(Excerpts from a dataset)

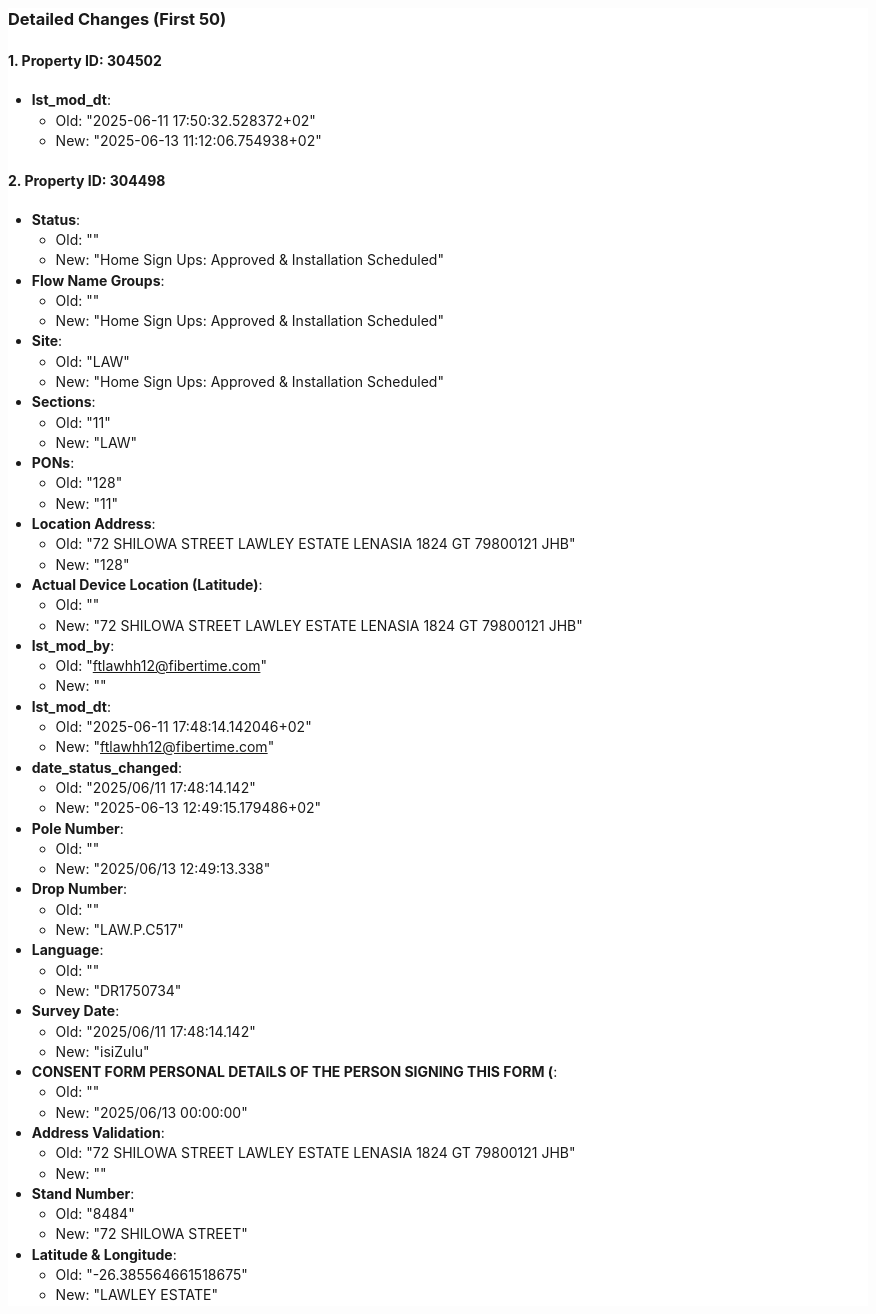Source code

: ### Detailed Changes (First 50)

#### 1. Property ID: 304502

- **lst_mod_dt**:
  - Old: "2025-06-11 17:50:32.528372+02"
  - New: "2025-06-13 11:12:06.754938+02"

#### 2. Property ID: 304498

- **Status**:
  - Old: ""
  - New: "Home Sign Ups: Approved & Installation Scheduled"
- **Flow Name Groups**:
  - Old: ""
  - New: "Home Sign Ups: Approved & Installation Scheduled"
- **Site**:
  - Old: "LAW"
  - New: "Home Sign Ups: Approved & Installation Scheduled"
- **Sections**:
  - Old: "11"
  - New: "LAW"
- **PONs**:
  - Old: "128"
  - New: "11"
- **Location Address**:
  - Old: "72 SHILOWA STREET LAWLEY ESTATE LENASIA 1824 GT 79800121 JHB"
  - New: "128"
- **Actual Device Location (Latitude)**:
  - Old: ""
  - New: "72 SHILOWA STREET LAWLEY ESTATE LENASIA 1824 GT 79800121 JHB"
- **lst_mod_by**:
  - Old: "ftlawhh12@fibertime.com"
  - New: ""
- **lst_mod_dt**:
  - Old: "2025-06-11 17:48:14.142046+02"
  - New: "ftlawhh12@fibertime.com"
- **date_status_changed**:
  - Old: "2025/06/11 17:48:14.142"
  - New: "2025-06-13 12:49:15.179486+02"
- **Pole Number**:
  - Old: ""
  - New: "2025/06/13 12:49:13.338"
- **Drop Number**:
  - Old: ""
  - New: "LAW.P.C517"
- **Language**:
  - Old: ""
  - New: "DR1750734"
- **Survey Date**:
  - Old: "2025/06/11 17:48:14.142"
  - New: "isiZulu"
- **CONSENT FORM PERSONAL DETAILS OF THE PERSON SIGNING THIS FORM (**:
  - Old: ""
  - New: "2025/06/13 00:00:00"
- **Address Validation**:
  - Old: "72 SHILOWA STREET LAWLEY ESTATE LENASIA 1824 GT 79800121 JHB"
  - New: ""
- **Stand Number**:
  - Old: "8484"
  - New: "72 SHILOWA STREET"
- **Latitude & Longitude**:
  - Old: "-26.385564661518675"
  - New: "LAWLEY ESTATE"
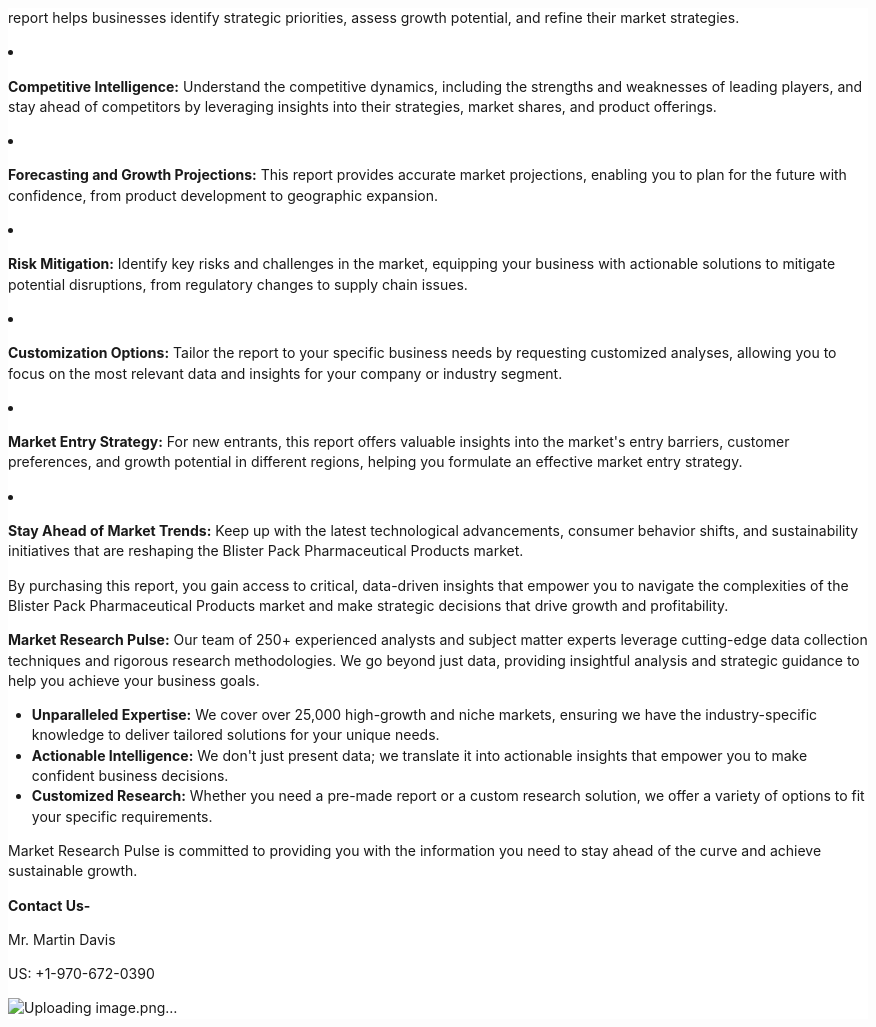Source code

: report helps businesses identify strategic priorities, assess growth potential, and refine their market strategies.</p></li><li><p><strong>Competitive Intelligence:</strong> Understand the competitive dynamics, including the strengths and weaknesses of leading players, and stay ahead of competitors by leveraging insights into their strategies, market shares, and product offerings.</p></li><li><p><strong>Forecasting and Growth Projections:</strong> This report provides accurate market projections, enabling you to plan for the future with confidence, from product development to geographic expansion.</p></li><li><p><strong>Risk Mitigation:</strong> Identify key risks and challenges in the market, equipping your business with actionable solutions to mitigate potential disruptions, from regulatory changes to supply chain issues.</p></li><li><p><strong>Customization Options:</strong> Tailor the report to your specific business needs by requesting customized analyses, allowing you to focus on the most relevant data and insights for your company or industry segment.</p></li><li><p><strong>Market Entry Strategy:</strong> For new entrants, this report offers valuable insights into the market's entry barriers, customer preferences, and growth potential in different regions, helping you formulate an effective market entry strategy.</p></li><li><p><strong>Stay Ahead of Market Trends:</strong> Keep up with the latest technological advancements, consumer behavior shifts, and sustainability initiatives that are reshaping the Blister Pack Pharmaceutical Products market.</p></li></ol><p>By purchasing this report, you gain access to critical, data-driven insights that empower you to navigate the complexities of the Blister Pack Pharmaceutical Products market and make strategic decisions that drive growth and profitability.</p><p><strong>Market Research Pulse:</strong>&nbsp;Our team of 250+ experienced analysts and subject matter experts leverage cutting-edge data collection techniques and rigorous research methodologies. We go beyond just data, providing insightful analysis and strategic guidance to help you achieve your business goals.</p><ul><li><strong>Unparalleled Expertise:</strong>&nbsp;We cover over 25,000 high-growth and niche markets, ensuring we have the industry-specific knowledge to deliver tailored solutions for your unique needs.</li><li><strong>Actionable Intelligence:</strong>&nbsp;We don't just present data; we translate it into actionable insights that empower you to make confident business decisions.</li><li><strong>Customized Research:</strong>&nbsp;Whether you need a pre-made report or a custom research solution, we offer a variety of options to fit your specific requirements.</li></ul><p>Market Research Pulse is committed to providing you with the information you need to stay ahead of the curve and achieve sustainable growth.</p><p><strong>Contact Us-</strong></p><p>Mr. Martin Davis</p><p>US: +1-970-672-0390</p>
![Uploading image.png…]()
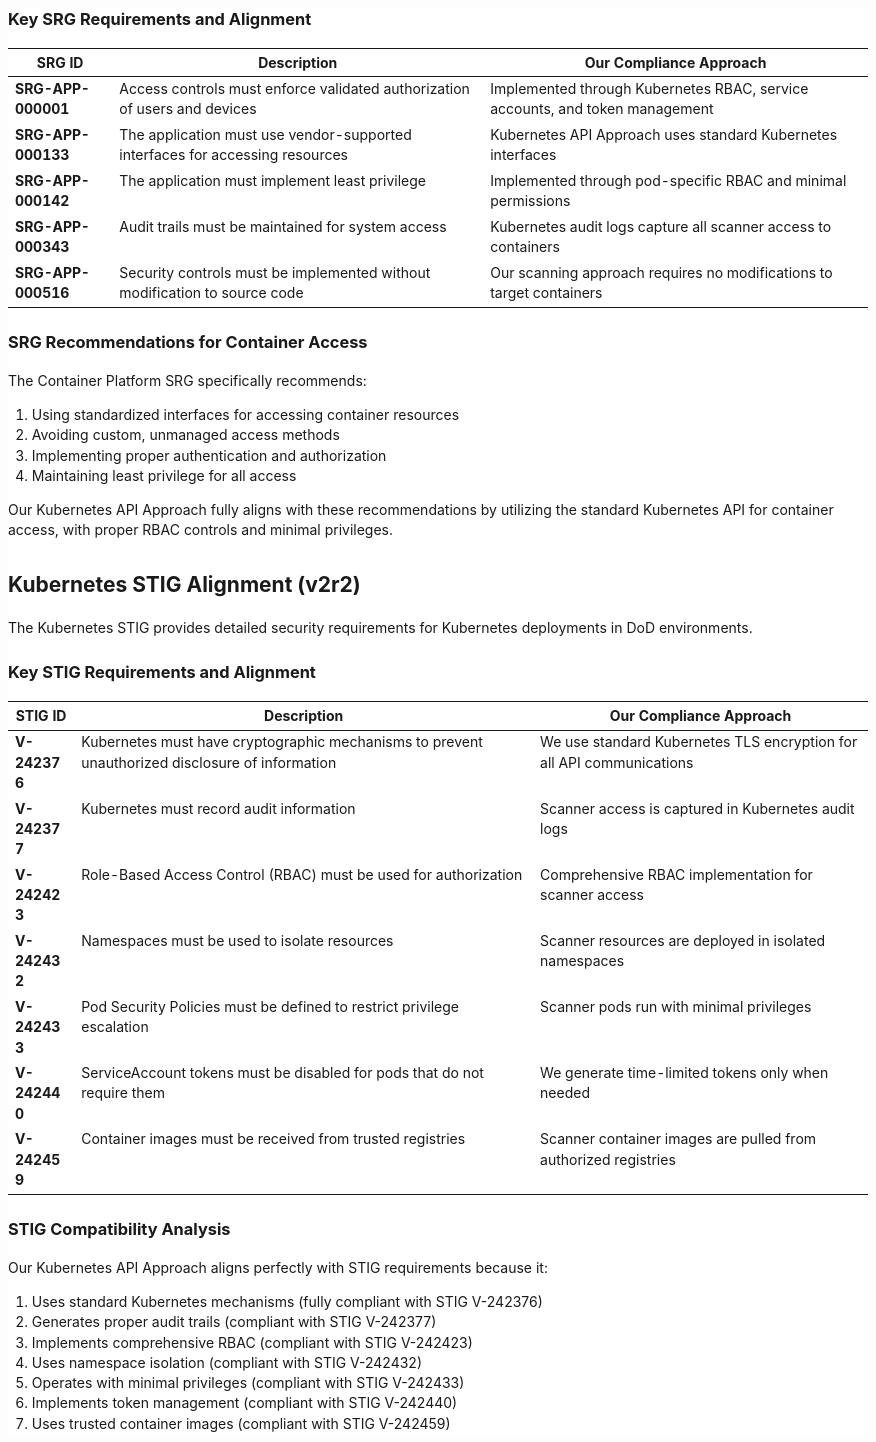 ### Key SRG Requirements and Alignment

| SRG ID | Description | Our Compliance Approach |
|--------|-------------|-------------------------|
| **SRG-APP-000001** | Access controls must enforce validated authorization of users and devices | Implemented through Kubernetes RBAC, service accounts, and token management |
| **SRG-APP-000133** | The application must use vendor-supported interfaces for accessing resources | Kubernetes API Approach uses standard Kubernetes interfaces |
| **SRG-APP-000142** | The application must implement least privilege | Implemented through pod-specific RBAC and minimal permissions |
| **SRG-APP-000343** | Audit trails must be maintained for system access | Kubernetes audit logs capture all scanner access to containers |
| **SRG-APP-000516** | Security controls must be implemented without modification to source code | Our scanning approach requires no modifications to target containers |

### SRG Recommendations for Container Access

The Container Platform SRG specifically recommends:

1. Using standardized interfaces for accessing container resources
2. Avoiding custom, unmanaged access methods
3. Implementing proper authentication and authorization
4. Maintaining least privilege for all access

Our Kubernetes API Approach fully aligns with these recommendations by utilizing the standard Kubernetes API for container access, with proper RBAC controls and minimal privileges.

## Kubernetes STIG Alignment (v2r2)

The Kubernetes STIG provides detailed security requirements for Kubernetes deployments in DoD environments.

### Key STIG Requirements and Alignment

| STIG ID | Description | Our Compliance Approach |
|---------|-------------|-------------------------|
| **V-242376** | Kubernetes must have cryptographic mechanisms to prevent unauthorized disclosure of information | We use standard Kubernetes TLS encryption for all API communications |
| **V-242377** | Kubernetes must record audit information | Scanner access is captured in Kubernetes audit logs |
| **V-242423** | Role-Based Access Control (RBAC) must be used for authorization | Comprehensive RBAC implementation for scanner access |
| **V-242432** | Namespaces must be used to isolate resources | Scanner resources are deployed in isolated namespaces |
| **V-242433** | Pod Security Policies must be defined to restrict privilege escalation | Scanner pods run with minimal privileges |
| **V-242440** | ServiceAccount tokens must be disabled for pods that do not require them | We generate time-limited tokens only when needed |
| **V-242459** | Container images must be received from trusted registries | Scanner container images are pulled from authorized registries |

### STIG Compatibility Analysis

Our Kubernetes API Approach aligns perfectly with STIG requirements because it:

1. Uses standard Kubernetes mechanisms (fully compliant with STIG V-242376)
2. Generates proper audit trails (compliant with STIG V-242377)
3. Implements comprehensive RBAC (compliant with STIG V-242423)
4. Uses namespace isolation (compliant with STIG V-242432)
5. Operates with minimal privileges (compliant with STIG V-242433)
6. Implements token management (compliant with STIG V-242440)
7. Uses trusted container images (compliant with STIG V-242459)

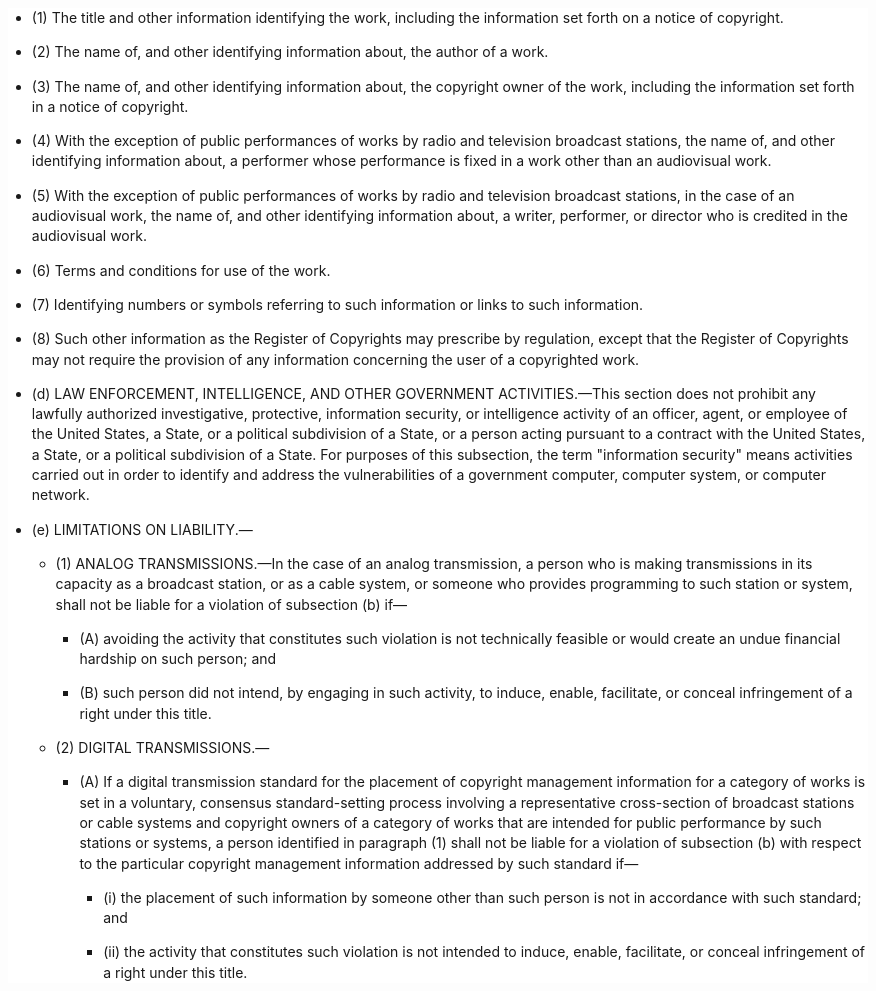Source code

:   * (1) The title and other information identifying the work, including the information set forth on a notice of copyright.

  * (2) The name of, and other identifying information about, the author of a work.

  * (3) The name of, and other identifying information about, the copyright owner of the work, including the information set forth in a notice of copyright.

  * (4) With the exception of public performances of works by radio and television broadcast stations, the name of, and other identifying information about, a performer whose performance is fixed in a work other than an audiovisual work.

  * (5) With the exception of public performances of works by radio and television broadcast stations, in the case of an audiovisual work, the name of, and other identifying information about, a writer, performer, or director who is credited in the audiovisual work.

  * (6) Terms and conditions for use of the work.

  * (7) Identifying numbers or symbols referring to such information or links to such information.

  * (8) Such other information as the Register of Copyrights may prescribe by regulation, except that the Register of Copyrights may not require the provision of any information concerning the user of a copyrighted work.


* (d) LAW ENFORCEMENT, INTELLIGENCE, AND OTHER GOVERNMENT ACTIVITIES.—This section does not prohibit any lawfully authorized investigative, protective, information security, or intelligence activity of an officer, agent, or employee of the United States, a State, or a political subdivision of a State, or a person acting pursuant to a contract with the United States, a State, or a political subdivision of a State. For purposes of this subsection, the term "information security" means activities carried out in order to identify and address the vulnerabilities of a government computer, computer system, or computer network.

* (e) LIMITATIONS ON LIABILITY.—

  * (1) ANALOG TRANSMISSIONS.—In the case of an analog transmission, a person who is making transmissions in its capacity as a broadcast station, or as a cable system, or someone who provides programming to such station or system, shall not be liable for a violation of subsection (b) if—

    * (A) avoiding the activity that constitutes such violation is not technically feasible or would create an undue financial hardship on such person; and

    * (B) such person did not intend, by engaging in such activity, to induce, enable, facilitate, or conceal infringement of a right under this title.


  * (2) DIGITAL TRANSMISSIONS.—

    * (A) If a digital transmission standard for the placement of copyright management information for a category of works is set in a voluntary, consensus standard-setting process involving a representative cross-section of broadcast stations or cable systems and copyright owners of a category of works that are intended for public performance by such stations or systems, a person identified in paragraph (1) shall not be liable for a violation of subsection (b) with respect to the particular copyright management information addressed by such standard if—

      * (i) the placement of such information by someone other than such person is not in accordance with such standard; and

      * (ii) the activity that constitutes such violation is not intended to induce, enable, facilitate, or conceal infringement of a right under this title.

EXERCISE DETAILS —
Provide the count, and nothing else, of lines in the data above where the word "privileges" occurs.

ANSWER —
3